La disponibilità di energia elettrica in quantità sufficiente e in modalità sicura è condizione imprescindibile per la crescita e lo sviluppo del Paese. Attualmente l’Italia copre il fabbisogno di elettricità in tre modalità: 1) utilizzando come combustibile il gas importato via gasdotto o in forma liquefatta via metaniera 2) acquistando direttamente energia elettrica da paesi confinanti (Francia, Svizzera,…) 3) producendo da energie rinnovabili (solare, eolico, idroelettrico,…). 

Il quadro geopolitico deteriorato degli ultimi anni ha comportato la cancellazione dell’importazione storica di gas russo obbligando il nostro Paese ad incrementare le quote di importazione sia per assicurare la produzione di elettricità sia per gli usi civili. 

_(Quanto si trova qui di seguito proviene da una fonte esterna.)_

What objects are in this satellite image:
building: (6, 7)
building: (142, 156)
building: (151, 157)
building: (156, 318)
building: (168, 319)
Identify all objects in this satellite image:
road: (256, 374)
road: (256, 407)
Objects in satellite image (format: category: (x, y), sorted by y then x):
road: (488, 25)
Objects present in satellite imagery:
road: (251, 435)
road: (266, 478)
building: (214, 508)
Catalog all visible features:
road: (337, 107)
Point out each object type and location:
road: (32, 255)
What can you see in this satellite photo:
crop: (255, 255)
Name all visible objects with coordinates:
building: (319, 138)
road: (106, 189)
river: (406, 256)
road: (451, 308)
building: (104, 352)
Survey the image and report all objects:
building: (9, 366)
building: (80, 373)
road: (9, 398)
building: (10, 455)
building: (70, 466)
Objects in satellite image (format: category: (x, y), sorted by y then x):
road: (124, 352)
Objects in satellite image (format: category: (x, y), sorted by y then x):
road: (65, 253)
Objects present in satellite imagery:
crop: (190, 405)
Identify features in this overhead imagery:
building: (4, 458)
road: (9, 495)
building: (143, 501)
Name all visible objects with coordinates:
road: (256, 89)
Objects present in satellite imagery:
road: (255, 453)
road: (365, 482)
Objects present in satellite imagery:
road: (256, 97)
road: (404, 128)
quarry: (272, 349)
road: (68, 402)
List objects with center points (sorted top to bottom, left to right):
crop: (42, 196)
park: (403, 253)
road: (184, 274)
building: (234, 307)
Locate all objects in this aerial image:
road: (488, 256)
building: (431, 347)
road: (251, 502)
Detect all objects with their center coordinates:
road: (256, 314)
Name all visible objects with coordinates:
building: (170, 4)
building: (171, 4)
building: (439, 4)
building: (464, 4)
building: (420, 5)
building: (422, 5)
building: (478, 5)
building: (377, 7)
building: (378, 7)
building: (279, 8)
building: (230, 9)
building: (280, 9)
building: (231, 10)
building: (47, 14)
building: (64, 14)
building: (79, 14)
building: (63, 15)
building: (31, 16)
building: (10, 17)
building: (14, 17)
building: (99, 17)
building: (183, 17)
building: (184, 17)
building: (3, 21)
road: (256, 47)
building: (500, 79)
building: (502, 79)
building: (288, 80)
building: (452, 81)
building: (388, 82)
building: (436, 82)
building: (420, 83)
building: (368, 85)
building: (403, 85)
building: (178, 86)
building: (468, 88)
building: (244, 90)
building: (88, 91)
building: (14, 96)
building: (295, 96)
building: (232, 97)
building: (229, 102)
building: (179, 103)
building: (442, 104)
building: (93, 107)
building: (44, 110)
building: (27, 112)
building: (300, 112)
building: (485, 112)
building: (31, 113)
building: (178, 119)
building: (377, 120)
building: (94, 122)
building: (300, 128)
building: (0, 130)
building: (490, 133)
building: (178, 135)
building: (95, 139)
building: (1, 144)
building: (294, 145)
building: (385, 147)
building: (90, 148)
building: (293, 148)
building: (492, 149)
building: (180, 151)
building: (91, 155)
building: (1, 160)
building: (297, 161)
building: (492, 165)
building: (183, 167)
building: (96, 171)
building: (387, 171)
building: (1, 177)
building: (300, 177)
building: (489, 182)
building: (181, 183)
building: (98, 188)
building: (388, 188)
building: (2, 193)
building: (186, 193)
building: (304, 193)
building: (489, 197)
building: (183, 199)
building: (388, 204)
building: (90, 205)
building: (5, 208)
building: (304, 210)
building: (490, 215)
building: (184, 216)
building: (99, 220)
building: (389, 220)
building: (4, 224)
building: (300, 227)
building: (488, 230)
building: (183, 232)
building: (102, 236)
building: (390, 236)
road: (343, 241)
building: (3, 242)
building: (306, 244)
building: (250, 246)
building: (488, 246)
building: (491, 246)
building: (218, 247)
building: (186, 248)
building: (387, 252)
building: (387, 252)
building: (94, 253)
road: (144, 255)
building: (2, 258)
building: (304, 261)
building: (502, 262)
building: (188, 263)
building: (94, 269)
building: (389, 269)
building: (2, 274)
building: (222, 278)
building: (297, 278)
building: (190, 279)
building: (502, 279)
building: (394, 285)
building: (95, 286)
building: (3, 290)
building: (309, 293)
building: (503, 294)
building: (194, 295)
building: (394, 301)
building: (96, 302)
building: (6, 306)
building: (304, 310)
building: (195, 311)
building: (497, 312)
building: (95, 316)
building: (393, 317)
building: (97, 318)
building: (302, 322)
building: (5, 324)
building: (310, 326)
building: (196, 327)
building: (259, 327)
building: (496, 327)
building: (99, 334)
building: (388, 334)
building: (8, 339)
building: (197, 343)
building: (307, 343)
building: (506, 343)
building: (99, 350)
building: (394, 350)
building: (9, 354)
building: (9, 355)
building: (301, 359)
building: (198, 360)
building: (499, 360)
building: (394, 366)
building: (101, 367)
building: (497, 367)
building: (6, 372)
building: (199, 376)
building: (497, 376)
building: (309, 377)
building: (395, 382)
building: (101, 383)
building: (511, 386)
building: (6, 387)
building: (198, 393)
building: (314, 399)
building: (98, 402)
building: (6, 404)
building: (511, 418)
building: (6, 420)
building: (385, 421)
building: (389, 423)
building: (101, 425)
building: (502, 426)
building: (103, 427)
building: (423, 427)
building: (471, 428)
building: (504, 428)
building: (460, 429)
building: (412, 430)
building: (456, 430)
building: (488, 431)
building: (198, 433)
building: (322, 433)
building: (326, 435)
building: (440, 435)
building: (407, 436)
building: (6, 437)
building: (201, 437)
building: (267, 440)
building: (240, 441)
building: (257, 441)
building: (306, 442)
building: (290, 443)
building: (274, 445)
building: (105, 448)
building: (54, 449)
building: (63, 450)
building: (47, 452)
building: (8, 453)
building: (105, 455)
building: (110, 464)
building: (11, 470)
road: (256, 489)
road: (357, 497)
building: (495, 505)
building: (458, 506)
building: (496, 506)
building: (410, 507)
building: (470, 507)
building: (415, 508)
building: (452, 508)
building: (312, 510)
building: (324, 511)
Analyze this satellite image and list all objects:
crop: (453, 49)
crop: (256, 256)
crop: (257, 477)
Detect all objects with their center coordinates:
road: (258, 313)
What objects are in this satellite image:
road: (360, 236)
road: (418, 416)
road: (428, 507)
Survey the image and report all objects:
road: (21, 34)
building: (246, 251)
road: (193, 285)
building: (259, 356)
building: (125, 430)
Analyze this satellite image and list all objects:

Tuttavia, anche se la copertura del fabbisogno oggi appare sotto controllo, è il futuro che ci deve preoccupare perché i rischi geopolitici sono dietro l’angolo e la dipendenza dall’estero di cui ai precedenti punti 1 e 2 ci espone in modo rilevante a improvvisi aumenti del prezzo delle forniture o addirittura al blocco delle stesse. La modalità 3 va naturalmente mantenuta e se possibile incrementata ricordando tuttavia che anche le rinnovabili possono presentare criticità dipendenti dal clima visto che anche il clima, come la geopolitica, sta attraversando un complesso periodo di transizione.

Allora che fare? A chi affidarsi per il futuro energetico del Paese? Non rimane che il nucleare. I paesi che hanno in funzione centrali nucleari sono certamente meno esposti ai rischi geopolitici e riescono a produrre energia elettrica meno costosa per il proprio fabbisogno e addirittura a vendere a Paesi vicini l’eccesso di produzione.

Le centrali nucleari oggi esistenti si basano sul principio della fissione che molto sinteticamente può essere definito così: si ricava energia dalla rottura di nuclei pesanti (ad esempio Uranio 235) mantenendo sotto controllo la reazione a catena che si sviluppa. Le centrali nucleari oggi in funzione in Paesi a noi vicini (Francia, Svizzera, Slovenia) non sono più quelle degli anni ’50 poiché sono stati enormemente potenziati i sistemi di sicurezza e si può persino immaginare che l’arrivo dell’intelligenza artificiale possa portare un ulteriore miglioramento in tal senso.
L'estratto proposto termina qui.